## Stated goal 1
Answer these questions from the text on security operations technology:
(a) In what year did the team begin its research?
(b) On what platforms is the micro-services based architecture listed as running?
(c) Which components did the team use to build its proof of concept?

## Extract provided
══════

Back in 2016, our team began researching the technologies in which Security Operations Center’s were using to protect the broad range of customers they monitor. Security Information and Event Management (SIEM) systems, provided by proprietary vendors were de facto and increasingly complex, limiting and expensive. We set out to design a system that made use of modern technologies and provide solutions for the growing list of challenges facing industry professionals;
- The ability to ingest large amounts of data quickly and reliably
- Rapidly and effectively query data in multiple data stores (data lakes etc.)
- Run on-premise or in the cloud
- A micro-services based architecture running on Docker/Kubernetes
- Provide a mechanism for the rapid development of security intelligence and capabilities
- Support modern practices of security and development teams such as DevSecOps and Threat Modelling
- Allow for effective upscaling and downscaling of infrastructure in-line with the current load of the system
- Provide a framework for security automation and remediation
Away we go
With the emergence of Open Source Big Data platforms such as Apache Hadoop and its surrounding ecosystem, it made sense to explore their use in our Cyber Security use case and thus we set out on our journey.
Having designed our target architecture we started out to build a proof of concept making use of components such as Apache Kafka, Apache Storm, and ElasticSearch.
Sometimes along your journey to a destination, you find a better path.

══════

## Data for the task

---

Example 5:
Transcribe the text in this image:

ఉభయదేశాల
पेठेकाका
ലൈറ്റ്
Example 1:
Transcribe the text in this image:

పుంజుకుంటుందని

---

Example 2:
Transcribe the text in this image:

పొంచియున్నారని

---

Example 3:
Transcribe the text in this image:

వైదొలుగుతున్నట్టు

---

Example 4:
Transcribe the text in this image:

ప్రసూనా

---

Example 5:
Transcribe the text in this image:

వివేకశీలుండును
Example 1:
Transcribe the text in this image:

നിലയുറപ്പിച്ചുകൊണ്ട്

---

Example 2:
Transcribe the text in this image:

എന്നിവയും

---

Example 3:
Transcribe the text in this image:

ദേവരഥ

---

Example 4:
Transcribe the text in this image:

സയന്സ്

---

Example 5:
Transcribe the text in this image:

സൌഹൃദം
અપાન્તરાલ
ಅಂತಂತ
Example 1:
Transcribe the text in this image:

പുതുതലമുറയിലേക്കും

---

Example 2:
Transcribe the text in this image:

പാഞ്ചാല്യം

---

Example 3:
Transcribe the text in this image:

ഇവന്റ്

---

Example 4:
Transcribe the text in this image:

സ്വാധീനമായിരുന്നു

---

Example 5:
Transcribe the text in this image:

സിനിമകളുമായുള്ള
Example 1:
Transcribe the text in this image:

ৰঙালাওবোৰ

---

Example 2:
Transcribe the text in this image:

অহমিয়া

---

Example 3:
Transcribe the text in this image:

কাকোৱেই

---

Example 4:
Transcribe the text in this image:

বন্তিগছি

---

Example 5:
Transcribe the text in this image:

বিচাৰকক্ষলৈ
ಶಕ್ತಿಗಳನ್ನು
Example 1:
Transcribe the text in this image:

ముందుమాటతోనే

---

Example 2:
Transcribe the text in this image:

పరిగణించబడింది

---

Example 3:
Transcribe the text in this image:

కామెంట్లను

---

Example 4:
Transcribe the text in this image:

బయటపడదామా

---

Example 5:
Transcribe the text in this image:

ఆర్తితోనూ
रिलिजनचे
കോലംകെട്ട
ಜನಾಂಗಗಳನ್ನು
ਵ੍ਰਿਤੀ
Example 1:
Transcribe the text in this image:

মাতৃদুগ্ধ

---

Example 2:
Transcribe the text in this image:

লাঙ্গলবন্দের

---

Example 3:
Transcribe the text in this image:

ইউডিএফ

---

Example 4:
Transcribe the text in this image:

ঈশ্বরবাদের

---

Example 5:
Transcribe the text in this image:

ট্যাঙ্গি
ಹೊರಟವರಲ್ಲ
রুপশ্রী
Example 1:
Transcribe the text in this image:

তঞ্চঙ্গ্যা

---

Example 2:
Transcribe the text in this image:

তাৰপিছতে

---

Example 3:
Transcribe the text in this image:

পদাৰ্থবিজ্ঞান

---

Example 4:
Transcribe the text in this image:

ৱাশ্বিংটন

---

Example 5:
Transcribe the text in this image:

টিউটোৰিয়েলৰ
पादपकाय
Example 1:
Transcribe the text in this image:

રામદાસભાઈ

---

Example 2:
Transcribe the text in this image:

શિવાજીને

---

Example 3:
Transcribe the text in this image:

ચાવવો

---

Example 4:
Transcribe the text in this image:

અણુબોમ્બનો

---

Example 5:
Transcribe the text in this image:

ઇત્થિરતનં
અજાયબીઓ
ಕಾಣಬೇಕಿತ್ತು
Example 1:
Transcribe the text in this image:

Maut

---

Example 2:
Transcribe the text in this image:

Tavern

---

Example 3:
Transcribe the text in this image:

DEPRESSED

══════

## Stated goal 2
Render the entries as a numbered list, starting at the first line of the entries and ending at the line that contains "వివేకశీలుండును", both included. Leave out blank lines.

## Exercise output 1
(a) 2016
(b) Docker/Kubernetes
(c) Apache Kafka, Apache Storm, and ElasticSearch

## Exercise output 2
1. ---
2. Example 5:
3. Transcribe the text in this image:
4. ఉభయదేశాల
5. पेठेकाका
6. ലൈറ്റ്
7. Example 1:
8. Transcribe the text in this image:
9. పుంజుకుంటుందని
10. ---
11. Example 2:
12. Transcribe the text in this image:
13. పొంచియున్నారని
14. ---
15. Example 3:
16. Transcribe the text in this image:
17. వైదొలుగుతున్నట్టు
18. ---
19. Example 4:
20. Transcribe the text in this image:
21. ప్రసూనా
22. ---
23. Example 5:
24. Transcribe the text in this image:
25. వివేకశీలుండును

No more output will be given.